Designing an XOR Gate from NOR Gates: Truth Tables and Boolean Algebra

[AdkinsJr]

Homework Statement

Use truth tables for a NOR gate to design an XOR gate.

I'm trying to understand how to design simple gates using boolean algebra and I'm getting nowhere. An example I'm working on is a XOR gate built from NOR gates, I already know how to wire it to a breadboard and it works, but I don't understand how to derive the configuration (I attached a diagram). Topics that come up are boolean algebra and Karnaugh maps which are supposed to help, but I can't seem to get instructors or other students to explain it to me how to use this kind of math to actually design a logic circuit.

I attached the XOR diagram as well as truth tables, Karnaugh Map, and the corresponding representation of the function in boolean algebra.

The XOR gate has 5 NOR gates wired as shown of course I just looked it up, but there is no way I would ever be able to come up with that configuration myself. Any tips or advice? Where do you even start?

 

[phinds]

For something as simple as an XOR gate, just think about what it IS. It represents a mildly complex Boolean statement, which in words is "one or the other but not both" or more in gate-like terms, "(A and not B) or (B and not A)". Now break that down. Take the first term. A and not B. Since you can trivially simply wire a NOR gate to give you an inverse, that part is taken care of and basically need to make an AND gate out of NOR gates. Can you figure out how to do that on your own? Then take the other half and do the same kind of thing.
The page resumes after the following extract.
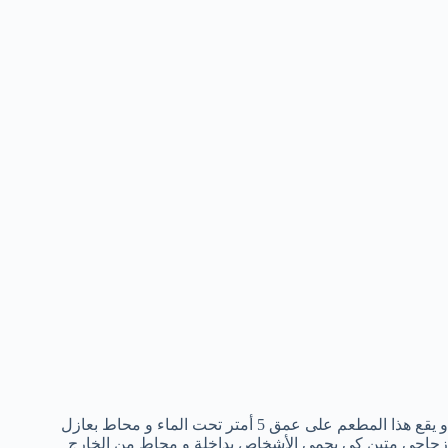
و يقع هذا المطعم على عمق 5 أمتر تحت الماء و محاط بعازل
زجاجي متين كي يحمي الأشخاص بداخلة و محاط من الخارج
Now, that brute force approach won't always give you the SIMPLEST circuit, but it will give you one that works and learning how to get that far is the first step. As with so many kinds of problems, just break it down and do it little by little.

 

[NascentOxygen]

phinds has helpfully reminded you of the XOR function: A⊕B = A• ̚ B + ̚ A•B

But De Morgan shows how to implement the AND function using the OR function: A•B = ̚ ( ̚ A + ̚ B)

So you can replace each of the ANDs in the top line with its equivalent NOR

Any inverters needed can be formed also using any inverting gate, e.g., a NOR

 

[AdkinsJr]

Before assembling the AND gate from NOR gates let me see if I can make the XOR gate more intuitively..
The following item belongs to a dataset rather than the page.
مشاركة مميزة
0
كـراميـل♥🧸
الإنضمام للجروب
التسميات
I can take the first term and get the "not B" by wiring the inputs of the NOR gate together, so the truth table just becomes an inverter for that chunk. ...then I have to "AND" the output of the inverter with "A." So now I have AB*...I can do the same thing then to get the A*B term... and then "or" the outputs AB* and A*B to finally get my function XOR = AB*+A*B...

I think the diagram I attached of this is correct, I used NOR, AND and OR gates...

 

[NascentOxygen]

Yes, that's okay as far as it goes.